Working across all studios in the firm in her role as Design Partner, Anne continually challenges teams to question deeply and listen intently to support the firm’s goal of creating healthy and sustainable spaces for their clients and the communities they serve. Under Anne’s leadership, Mahlum was recognized with the 2014 American Institute of Architects Northwest and Pacific Region (AIA NWPR) Firm Award.
A dedicated champion of design excellence and environmental stewardship, Anne’s projects and professional activism continually enhance the discourse on design and place. With more than 80 regional and national design awards to her credit, she continually strives for the highest quality of design within strict parameters of performance.
Anne is the recipient of the 2013 AIA NWPR Medal of Honor, the highest commendation presented to an individual by the region, recognizing excellence in design, the practice of architecture, architectural education, and service to the profession. Elevated to Fellow in the AIA in 2007, she received a Bachelor of Architecture and Bachelor of Science in both Civil Engineering and Building Sciences from Rensselaer Polytechnic Institute. She is a registered architect in Washington, Oregon, Idaho, New York, Colorado, Montana, Wyoming, Louisiana, Hawaii, Alaska, Missouri, and New Jersey.
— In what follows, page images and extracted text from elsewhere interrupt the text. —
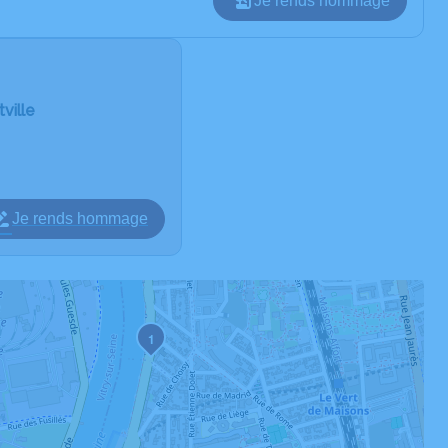
Je rends hommage
ville
Je rends hommage
1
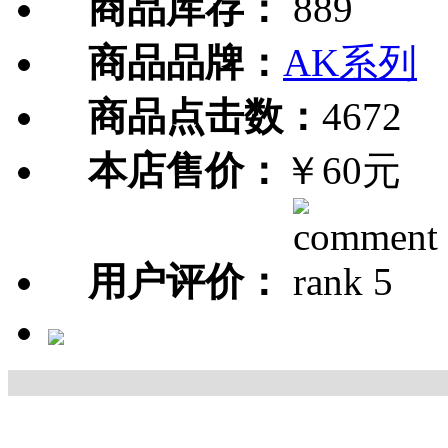
商品库存：
889
商品品牌：
AK系列
商品点击数：
4672
本店售价：
￥60元
用户评价：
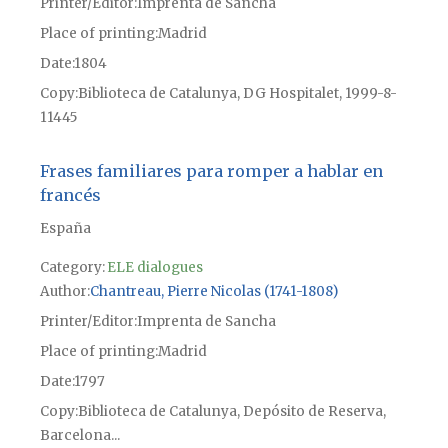
Printer/Editor
Imprenta de Sancha
Place of printing
Madrid
Date
1804
Copy
Biblioteca de Catalunya, DG Hospitalet, 1999-8-
11445
Frases familiares para romper a hablar en
francés
España
Category:
ELE dialogues
Author
Chantreau, Pierre Nicolas (1741-1808)
Printer/Editor
Imprenta de Sancha
Place of printing
Madrid
Date
1797
Copy
Biblioteca de Catalunya, Depósito de Reserva,
Barcelona...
Pia Westen is an Associate at SHKS. She graduated from the University of Kansas with a Master of Architecture degree and an appreciation for all things Dan Rockhill. Her recent experience with Studio 804, a not-for-profit design-build studio out of Kansas, has deepened her understanding of the interdisciplinary relationship between design and construction, and the ways method, time, and cost affect all levels of design.